Comparative analysis of clinical manifestations of syphilis cerebrovascular infarction and atherosclerotic cerebrovascular infarction
10.3760/cma.j.issn.1671-8925.2016.07.004
- VernacularTitle:梅毒性脑动脉炎性脑梗死与动脉粥样硬化性脑梗死的临床对比分析
- Author:
Xiaoyun FENG
1
;
Xuean MO
;
Huahong QIN
Author Information
1. 武警广西总队医院神经内科
- Keywords:
Neurosyphilis;
Atherosclerosis;
Cerebral infarction;
DSA
- From:
Chinese Journal of Neuromedicine
2016;15(7):664-668
- CountryChina
- Language:Chinese
-
Abstract:
Objective To search the clinical methods for identification of syphilis cerebrovascular infarction from atherosclerotic cerebrovascular infarction. Methods The clinical manifestations, laboratory examination results, MRI results and DSA characteristics of 20 patients with cerebrovascular infarction (syphilis group) and 80 patients with atherosclerotic cerebrovascular infarction (atherosclerosis group), admitted to our hospital from February 2008 to August 2014, were retrospectively analyzed and compared.
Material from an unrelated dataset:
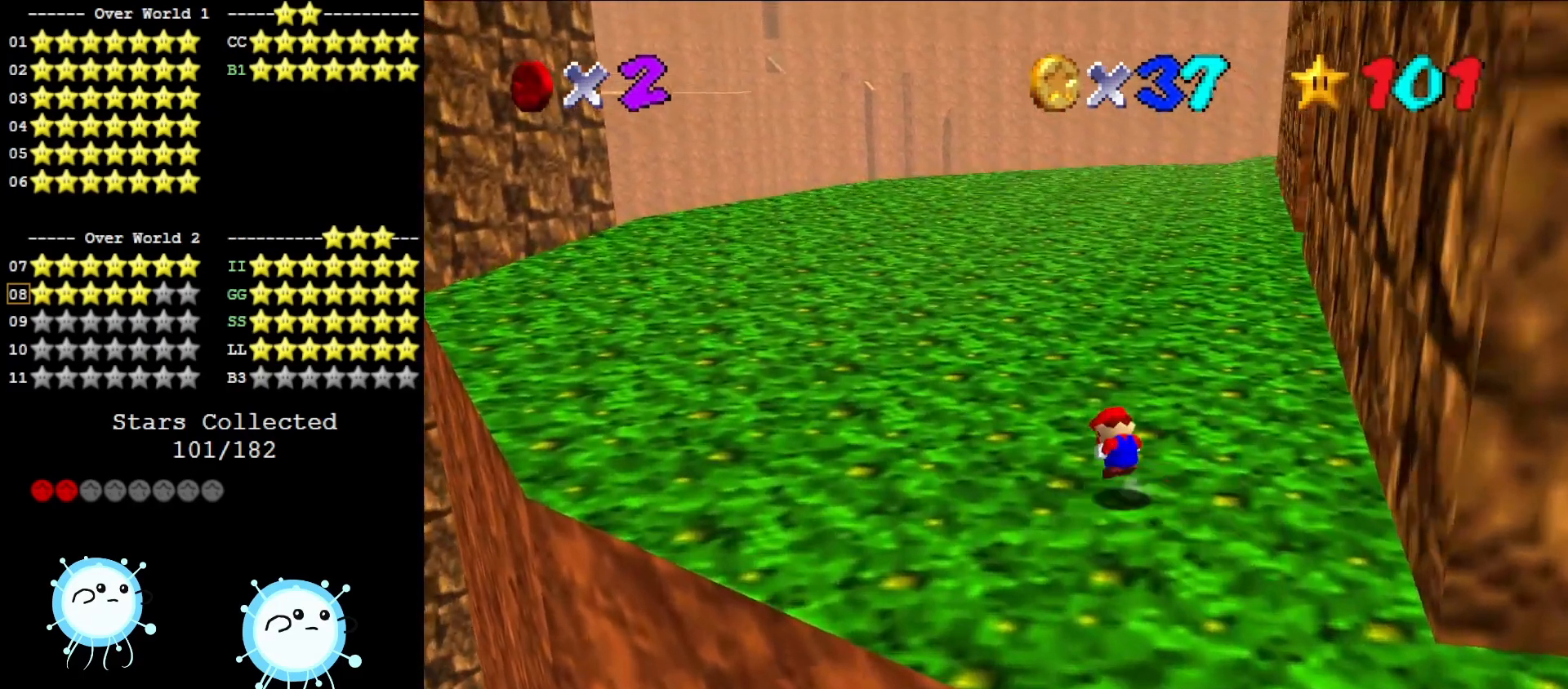
{"buttons": [], "left_stick": "up-left", "events": [[117, "B", "up"]]}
Results As compared with patients of the atherosclerosis group, the patients of syphilis group had significantly younger onset age ([47.4±11.3] y vs. [62.7±11.0]y), higher male proportion (9:1 vs. 4:1), higher proportion of farmers and individual workers (70%vs. 21.2%, P<0.05). Dizziness (35%) and headache (20%) were more common as the first symptom, and memory loss (15%) and walking instability (15%) were more common as first symptoms in patients of syphilis group, while limb weakness (75%) and unclear speech (35%) were more common as first symptoms in patients of atherosclerosis group; significant differences were noted between the two groups (P<0.05). In MRI, lesions in lobes of the brain (45.0%) were more common in syphilis group, and lesions in the basal ganglia were (67.5%)more common in atherosclerosis group; significant difference was noted between the two groups (P<0.05);lesions involved more than two sites (38.8%) or even three sites lesions (45.0%) were more common in patients of syphilis group. In DSA, middle cerebral artery stenosis (65%), internal carotid artery stenosis (38.8%) were more frequently found in patients of syphilis group, and more than two (75.0%) or even three (55.0%) vascular involvements were more common in syphilis group;significant difference was noted between the two groups (P<0.05). Conclusion The clinical features and imaging features of the syphilis cerebrovascular infarction are different from atherosclerotic cerebrovascular infarction; DSA is important in the diagnosis and treatment of syphilis cerebrovascular infarction.